On the role of shear deformation in dynamic behavior of a fully saturated poroelastic beam traversed by a moving load

• Shear effect on vibration of a poroelastic beam under a moving load is of concern.
• Using Euler and Timoshenko beam models and Biot׳s theory, the problem is studied.
• Dynamic pore pressure and deflection fields are obtained using Laplace transform.
• Roles of permeability, velocity, and slenderness ratio in vibrations are addressed.
• The shear effect becomes important for deep beams acted upon by high-speed loads.

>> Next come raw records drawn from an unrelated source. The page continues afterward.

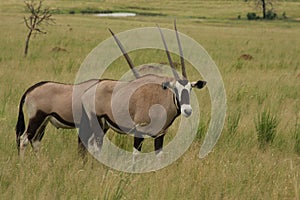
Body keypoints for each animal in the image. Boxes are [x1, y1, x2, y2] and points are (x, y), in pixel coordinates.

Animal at [78, 22, 207, 162]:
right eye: (175, 89)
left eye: (190, 89)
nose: (187, 110)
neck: (159, 99)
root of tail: (88, 91)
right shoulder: (139, 132)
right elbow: (136, 155)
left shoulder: (160, 135)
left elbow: (159, 156)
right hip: (96, 123)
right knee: (94, 146)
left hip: (103, 125)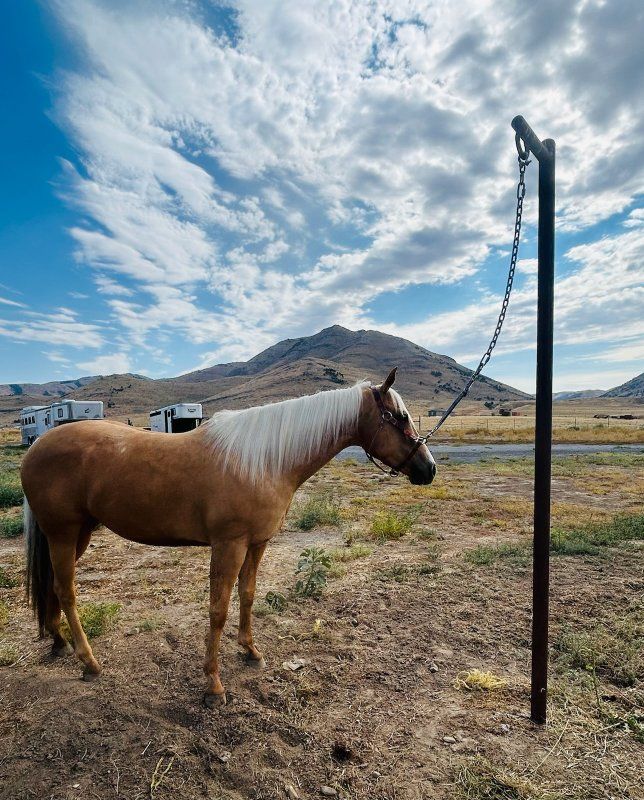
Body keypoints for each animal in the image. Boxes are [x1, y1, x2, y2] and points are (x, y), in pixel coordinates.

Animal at [22, 368, 436, 706]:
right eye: (400, 417)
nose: (428, 469)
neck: (264, 460)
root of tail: (36, 447)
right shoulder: (229, 545)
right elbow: (218, 610)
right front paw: (213, 685)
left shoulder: (256, 543)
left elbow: (247, 595)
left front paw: (251, 651)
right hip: (63, 533)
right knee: (66, 592)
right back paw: (89, 662)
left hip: (78, 534)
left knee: (53, 587)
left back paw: (59, 642)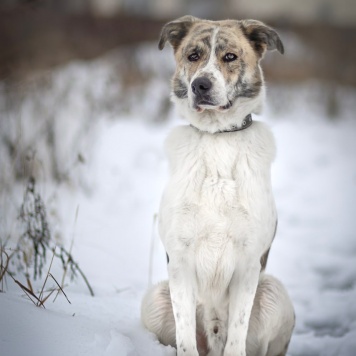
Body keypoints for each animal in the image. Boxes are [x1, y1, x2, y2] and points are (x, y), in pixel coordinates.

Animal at [142, 16, 294, 356]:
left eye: (230, 57)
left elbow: (237, 333)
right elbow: (185, 337)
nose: (200, 85)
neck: (217, 138)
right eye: (193, 56)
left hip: (275, 293)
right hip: (154, 299)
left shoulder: (249, 264)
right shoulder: (180, 262)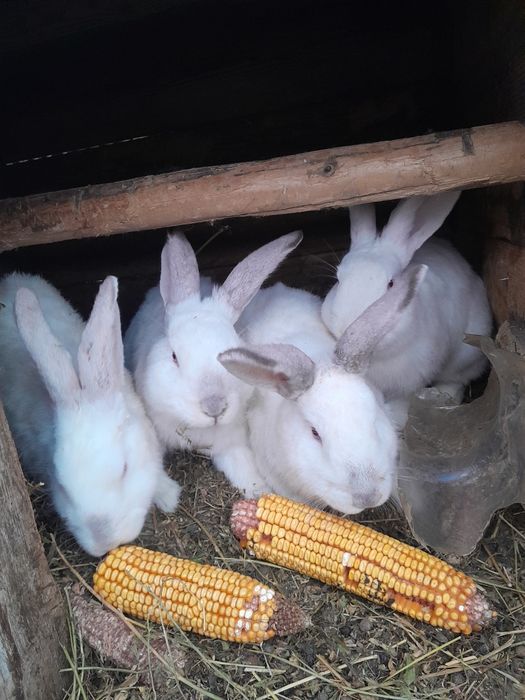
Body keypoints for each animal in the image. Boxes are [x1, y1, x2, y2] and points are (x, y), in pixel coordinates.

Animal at [124, 229, 303, 495]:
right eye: (174, 356)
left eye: (232, 353)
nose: (214, 408)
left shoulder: (231, 442)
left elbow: (244, 469)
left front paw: (260, 492)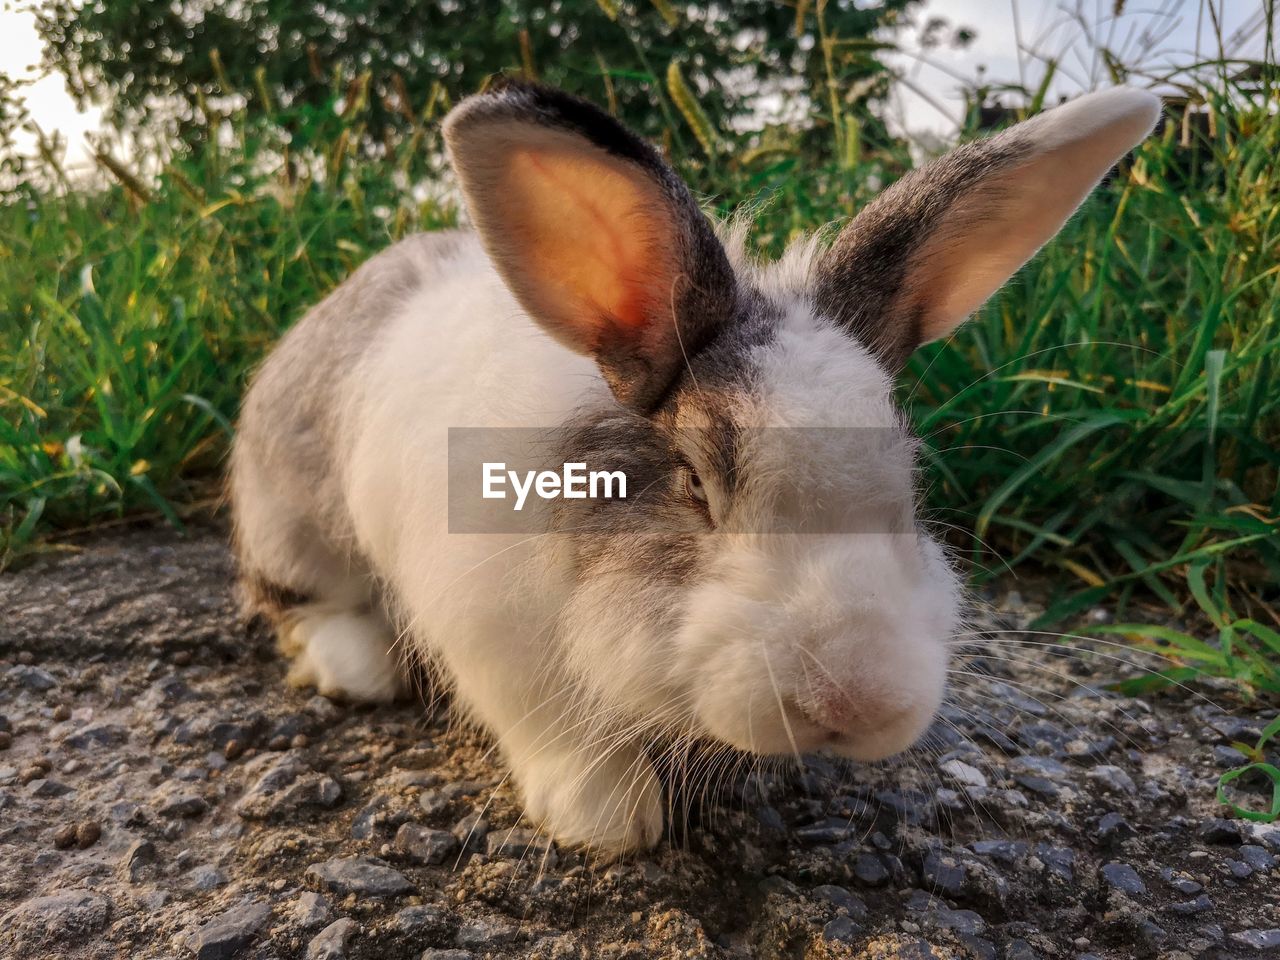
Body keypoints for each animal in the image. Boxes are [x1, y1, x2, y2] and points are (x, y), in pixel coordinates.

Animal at [230, 79, 1162, 855]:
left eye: (911, 477)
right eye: (694, 484)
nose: (857, 702)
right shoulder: (494, 639)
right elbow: (553, 735)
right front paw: (608, 819)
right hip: (292, 521)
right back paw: (359, 668)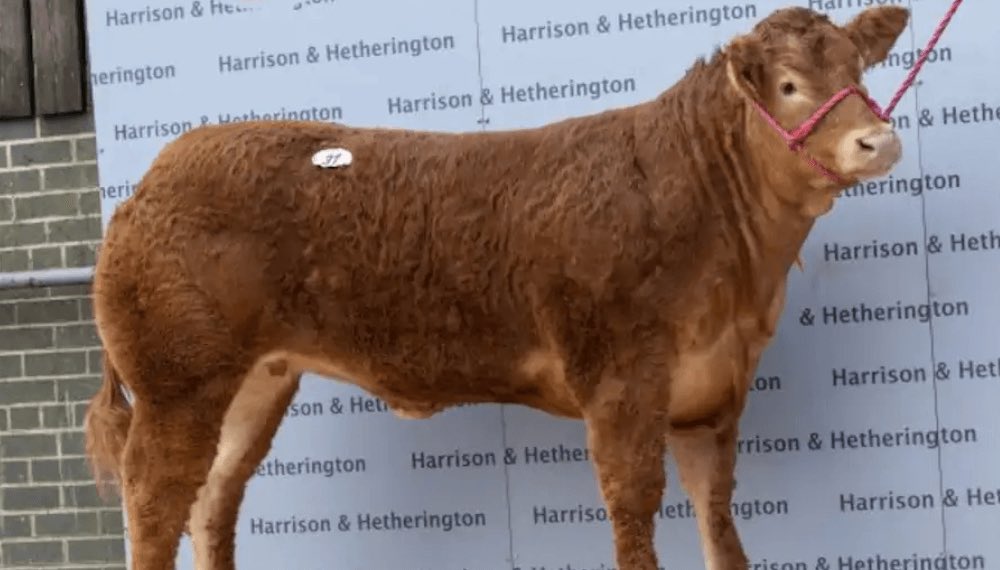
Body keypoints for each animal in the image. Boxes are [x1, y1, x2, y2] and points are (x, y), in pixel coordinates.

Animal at [84, 5, 909, 570]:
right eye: (790, 86)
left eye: (858, 74)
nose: (879, 140)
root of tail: (151, 182)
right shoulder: (620, 379)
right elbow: (633, 506)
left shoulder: (713, 395)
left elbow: (719, 521)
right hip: (178, 380)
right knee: (154, 501)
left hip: (255, 381)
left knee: (213, 499)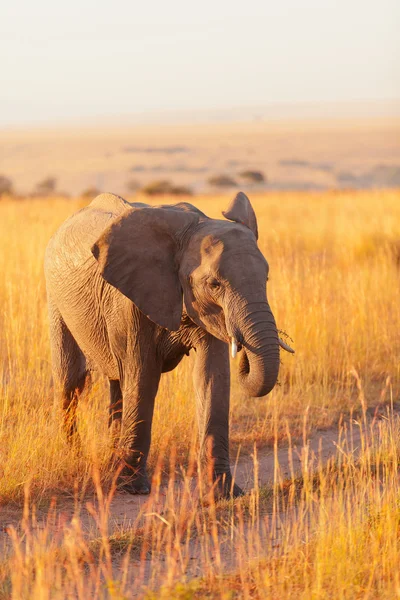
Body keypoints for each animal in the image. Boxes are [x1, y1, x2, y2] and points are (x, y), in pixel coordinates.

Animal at [44, 191, 294, 496]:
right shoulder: (129, 302)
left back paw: (111, 457)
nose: (244, 348)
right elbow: (142, 377)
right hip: (56, 302)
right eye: (214, 285)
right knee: (71, 381)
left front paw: (223, 494)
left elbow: (211, 378)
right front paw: (131, 488)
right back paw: (74, 455)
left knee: (116, 383)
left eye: (266, 278)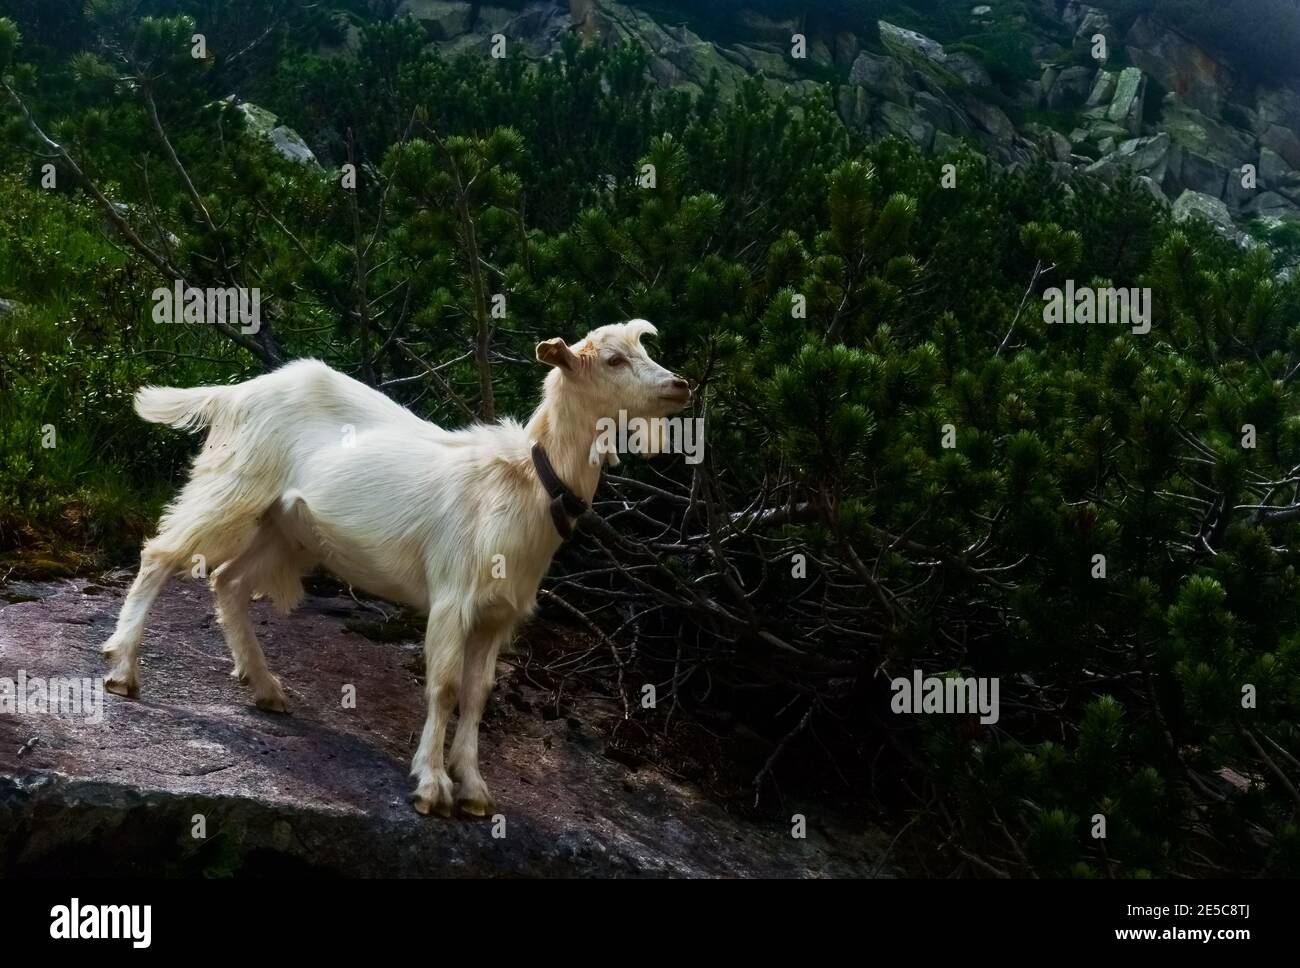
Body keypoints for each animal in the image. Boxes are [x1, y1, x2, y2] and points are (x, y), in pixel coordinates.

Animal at [100, 319, 691, 817]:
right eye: (614, 359)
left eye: (644, 350)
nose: (680, 385)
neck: (526, 482)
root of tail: (234, 393)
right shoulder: (454, 596)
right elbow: (444, 688)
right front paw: (432, 786)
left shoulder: (499, 615)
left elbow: (477, 696)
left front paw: (474, 789)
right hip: (234, 485)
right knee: (161, 554)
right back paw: (122, 669)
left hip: (285, 528)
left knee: (229, 580)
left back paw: (265, 687)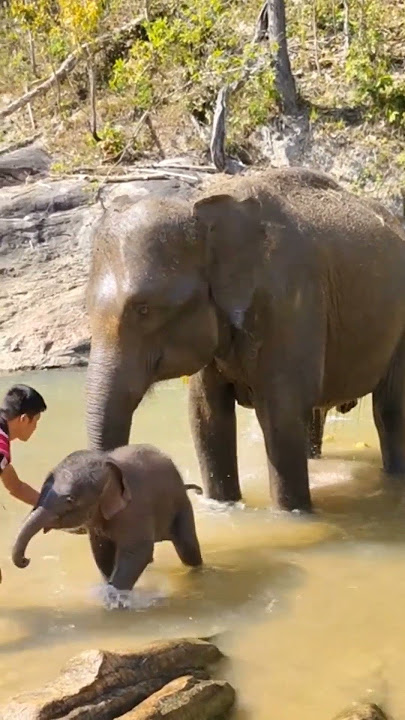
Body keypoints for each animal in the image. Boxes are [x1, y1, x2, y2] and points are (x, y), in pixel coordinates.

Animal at [12, 444, 203, 590]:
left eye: (70, 500)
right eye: (41, 492)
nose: (26, 560)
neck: (107, 465)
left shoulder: (136, 508)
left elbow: (137, 551)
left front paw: (114, 599)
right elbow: (102, 552)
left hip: (181, 505)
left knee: (187, 549)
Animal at [85, 166, 405, 513]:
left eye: (144, 309)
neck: (202, 206)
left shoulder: (290, 302)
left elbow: (281, 415)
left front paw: (291, 515)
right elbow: (207, 416)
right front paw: (222, 505)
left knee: (389, 410)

Dynamic response of poroelastic beams acted upon by a moving point load accounting for shear deformation is of concern. The porous medium is fully saturated and only longitudinal diffusion is allowed. To this end, based on the Biot׳s consolidation theory and Timoshenko beam model, the transverse equations of motion of the poroelastic beam-like structures are derived. For simply supported beam-like structures, the explicit expressions of the transverse displacement and pore pressure are obtained. The effects of length to thickness ratio, moving load velocity, permeability coefficient, and fluid viscosity on the maximum dynamic response are comprehensively examined. The roles of the crucial factors on the discrepancies between the predicted results by the Euler–Bernoulli beam theory and those of the Timoshenko beam theory are also displayed and discussed. The obtained results display the importance of the shear deformation for deep poroelastic beams acted upon by the moving loads with high velocities.